Wolfe Research argued that this dynamic should favor higher, not lower, security budgets. As the note put it, "We don’t think anyone hears 'war is coming' and chooses to spend less on guns and ammo," and the firm characterized its base case as seeing "minimal negative impacts" to near-term spending. The report also allowed for the opposite outcome: customers could accelerate investment in security to shore up defenses.

Against that backdrop, Wolfe upgraded CrowdStrike to Outperform and set a $450 price target, pointing to the company's "brand, armory of tanks, F16s, and Black Hawks," a metaphor referencing its Falcon platform and broad suite of products. Tilton said he has "increased conviction in CRWD's ability to accelerate ARR growth this year," identifying that acceleration as a likely catalyst for the stock to outperform peers.

Wolfe expects Anthropic to make a formal announcement in early April. The firm also said that even a strong model release would likely "reinforce our view on the impending cyber arms race."
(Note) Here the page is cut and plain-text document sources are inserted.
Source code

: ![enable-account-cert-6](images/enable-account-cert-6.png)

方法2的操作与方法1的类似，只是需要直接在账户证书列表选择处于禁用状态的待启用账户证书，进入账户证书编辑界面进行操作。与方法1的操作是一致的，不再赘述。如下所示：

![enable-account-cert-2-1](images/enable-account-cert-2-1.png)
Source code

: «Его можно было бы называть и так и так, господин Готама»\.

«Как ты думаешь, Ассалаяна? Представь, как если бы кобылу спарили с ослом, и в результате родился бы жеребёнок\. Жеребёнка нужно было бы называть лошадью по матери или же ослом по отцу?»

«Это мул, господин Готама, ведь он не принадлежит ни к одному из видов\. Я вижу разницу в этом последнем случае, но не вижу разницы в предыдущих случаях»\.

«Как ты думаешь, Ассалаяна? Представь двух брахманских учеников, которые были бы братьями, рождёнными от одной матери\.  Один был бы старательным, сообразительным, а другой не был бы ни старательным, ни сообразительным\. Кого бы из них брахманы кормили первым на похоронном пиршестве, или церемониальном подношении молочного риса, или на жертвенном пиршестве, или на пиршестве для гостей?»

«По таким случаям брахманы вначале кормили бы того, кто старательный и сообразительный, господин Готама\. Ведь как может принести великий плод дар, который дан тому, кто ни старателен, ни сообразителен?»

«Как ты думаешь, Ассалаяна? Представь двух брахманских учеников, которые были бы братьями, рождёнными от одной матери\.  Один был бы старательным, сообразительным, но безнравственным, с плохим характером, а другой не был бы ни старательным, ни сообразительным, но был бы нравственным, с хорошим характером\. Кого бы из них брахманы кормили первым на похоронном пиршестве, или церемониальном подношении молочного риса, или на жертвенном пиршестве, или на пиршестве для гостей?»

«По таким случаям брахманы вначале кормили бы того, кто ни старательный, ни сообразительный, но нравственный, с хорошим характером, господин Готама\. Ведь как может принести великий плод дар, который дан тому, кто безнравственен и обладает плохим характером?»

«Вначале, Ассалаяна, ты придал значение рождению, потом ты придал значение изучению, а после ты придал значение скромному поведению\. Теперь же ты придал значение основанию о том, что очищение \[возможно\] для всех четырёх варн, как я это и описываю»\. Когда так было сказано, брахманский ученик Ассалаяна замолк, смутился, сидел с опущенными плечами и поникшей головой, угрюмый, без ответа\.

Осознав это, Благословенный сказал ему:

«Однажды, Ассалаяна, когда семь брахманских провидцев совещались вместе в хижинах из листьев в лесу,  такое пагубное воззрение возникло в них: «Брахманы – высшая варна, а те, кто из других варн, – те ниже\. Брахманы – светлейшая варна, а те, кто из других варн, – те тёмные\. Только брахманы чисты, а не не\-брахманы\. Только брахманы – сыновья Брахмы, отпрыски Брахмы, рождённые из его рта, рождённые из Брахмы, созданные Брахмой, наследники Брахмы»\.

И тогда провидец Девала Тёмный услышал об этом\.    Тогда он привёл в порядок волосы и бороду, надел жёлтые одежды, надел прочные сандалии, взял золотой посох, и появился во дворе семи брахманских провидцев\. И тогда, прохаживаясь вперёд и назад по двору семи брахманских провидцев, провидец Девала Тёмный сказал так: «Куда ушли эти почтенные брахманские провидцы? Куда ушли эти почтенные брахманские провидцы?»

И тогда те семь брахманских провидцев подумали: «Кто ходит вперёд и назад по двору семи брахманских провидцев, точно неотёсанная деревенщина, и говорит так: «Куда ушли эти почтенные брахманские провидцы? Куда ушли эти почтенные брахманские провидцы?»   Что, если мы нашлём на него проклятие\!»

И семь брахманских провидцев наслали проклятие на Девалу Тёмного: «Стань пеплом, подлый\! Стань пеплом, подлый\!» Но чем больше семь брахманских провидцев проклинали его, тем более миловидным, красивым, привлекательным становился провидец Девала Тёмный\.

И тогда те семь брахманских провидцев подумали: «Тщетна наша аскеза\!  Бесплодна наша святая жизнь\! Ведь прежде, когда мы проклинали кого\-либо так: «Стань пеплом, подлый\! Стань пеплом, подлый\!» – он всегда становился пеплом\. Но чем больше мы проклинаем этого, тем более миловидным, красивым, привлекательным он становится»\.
The note also prompted a separate product-focused paragraph aimed at investors evaluating CrowdStrike: an AI-driven screening tool evaluates CRWD alongside thousands of companies using more than 100 financial metrics and identifies stocks with attractive risk-reward profiles. The paragraph highlighted that the tool has previously surfaced winners such as Super Micro Computer (+185%) and AppLovin (+157%), and it offered readers the option to see whether CRWD appears in current strategies.


Key points

  • Wolfe Research says investor attention should shift from pricing risk to the offensive capabilities Mythos could enable.
  • The firm upgraded CrowdStrike to Outperform with a $450 price target, citing the company’s broad Falcon platform and product portfolio as advantages.
  • The development affects enterprise cybersecurity spending and vendor competitive dynamics, with potential implications for ARR growth at security software providers.

Risks and uncertainties

  • Timing and content of Anthropic’s formal model announcement remain uncertain; Wolfe expects an announcement in early April but actual details and impact could differ.
  • Near-term spending impacts are unclear; Wolfe’s base case anticipates "minimal negative impacts" but a shift in customer behavior could produce different outcomes.
  • Market reaction to the leaked model could still emphasize pricing pressure on vendors, an outcome Wolfe argues against but which remains a possibility.

Risks

  • The timing and specifics of Anthropic’s formal announcement in early April could change the expected market impact, affecting cybersecurity vendors’ outlooks.
  • Wolfe’s base case forecasts "minimal negative impacts" to near-term spending, but customer responses could vary, producing different spending trajectories.
  • Market sentiment may still prioritize concerns about pricing erosion for incumbents, which could pressure valuations even if spending ultimately rises.